> [EXCERPTED PASSAGE]
Sheepless Shepherd’s Pie (Serves 6-8)

This meatless shepherd’s pie makes a great vegetarian feast. The rich combination of braised lentils, mushrooms and vegetables are the perfect substitute for lamb. It has complex flavours –  the secret ingredient is pickled walnuts which lend a dark nuttiness and piquancy that really lift the whole dish. The topping is a caramelised celeriac mash rather than potato – it really is delicious! This recipe is from Rosie Birkett’s cookbook ‘The Joyful Home Cook’. The recipe calls for the lentils to be soaked before use, however you could use ‘Merchant Gourmet’ Puy lentils which don’t need soaking.

200g green or puy lentils, soaked in cold water for 30 minutes and drained (or use no-soak, see above)

3 bay leaves

2 tablespoons olive oil

1 onion diced

2 celery sticks, trimmed and finely chopped

1 carrot, diced

2 garlic cloves, crushed

Pinch of dried chilli flakes

½  x 400g tin chopped tomatoes

30g butter, plus a couple of knobs for frying the sage and greasing

6 sage leaves, plus 3 for pie topping

400g field or chestnut mushrooms, sliced

500ml vegetable stock (I use Swiss Marigold Boullion)

1 teaspoon honey

80g pickled walnuts, chopped, plus 1 tablespoon of the vinegar

100g brie, cubed

For the Celeriac Topping:

100ml whole milk

1 celeriac (400-500g) peeled and cubed

50ml double cream

30g butter

Nutmeg, for grating

10g Parmesan cheese, grated

Sea salt and black pepper

  1. Bring a large saucepan of salted water to the boil and add the lentils and one bay leaf. Cook for 15 minutes, or until tender, skimming away any surface scum. Drain and set aside.
  2. Heat the olive oil in a frying pan over a medium heat, add another bay leaf, the onion, celery, carrot, garlic, chilli flakes and a large pinch of salt, fry for 8-10 minutes until the onions have softened and are starting to brown. Add the chopped tomatoes and cook for 5 minutes until they start to break down into a sauce. Remove from the heat and set aside.

> [LISTED ENTRIES]
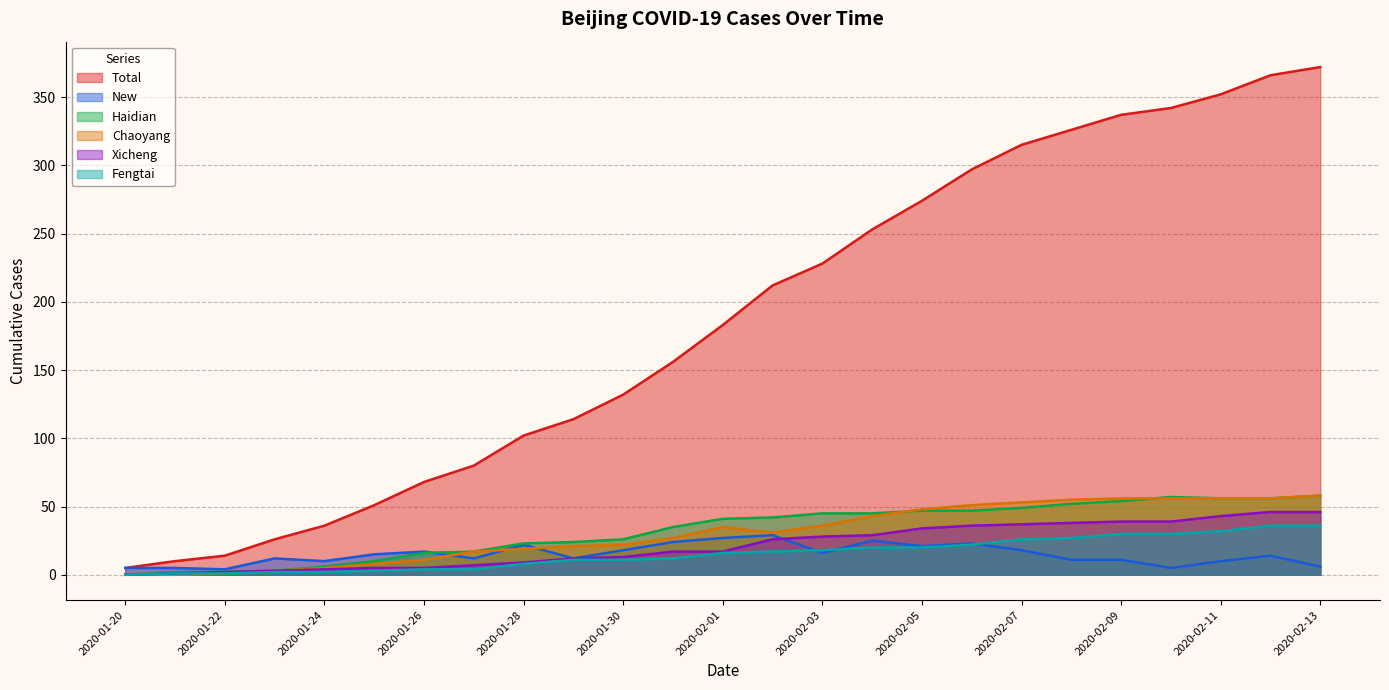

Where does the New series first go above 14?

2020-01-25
...
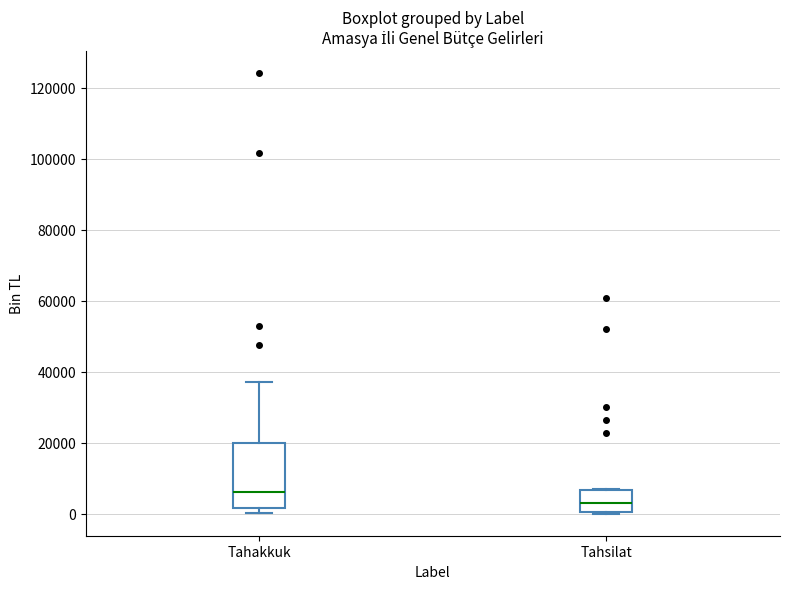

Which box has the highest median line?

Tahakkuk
...
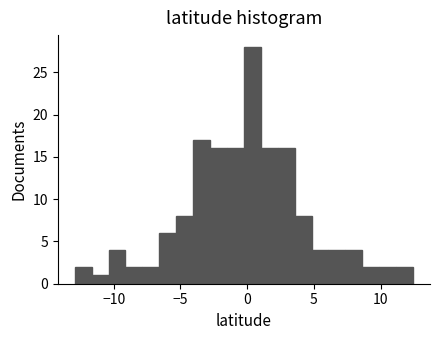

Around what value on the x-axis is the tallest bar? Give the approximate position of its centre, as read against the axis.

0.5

> [ACTIONS TO TAKE]
- 1) In the shepherd's pie recipe, what is named as the secret ingredient?
- 2) Reproduce the stretch of the shepherd's pie recipe from "This meatless shepherd’s" through "don’t need soaking.".

> [RESPONSES]
- 1) Pickled walnuts.

- 2)
This meatless shepherd’s pie makes a great vegetarian feast. The rich combination of braised lentils, mushrooms and vegetables are the perfect substitute for lamb. It has complex flavours –  the secret ingredient is pickled walnuts which lend a dark nuttiness and piquancy that really lift the whole dish. The topping is a caramelised celeriac mash rather than potato – it really is delicious! This recipe is from Rosie Birkett’s cookbook ‘The Joyful Home Cook’. The recipe calls for the lentils to be soaked before use, however you could use ‘Merchant Gourmet’ Puy lentils which don’t need soaking.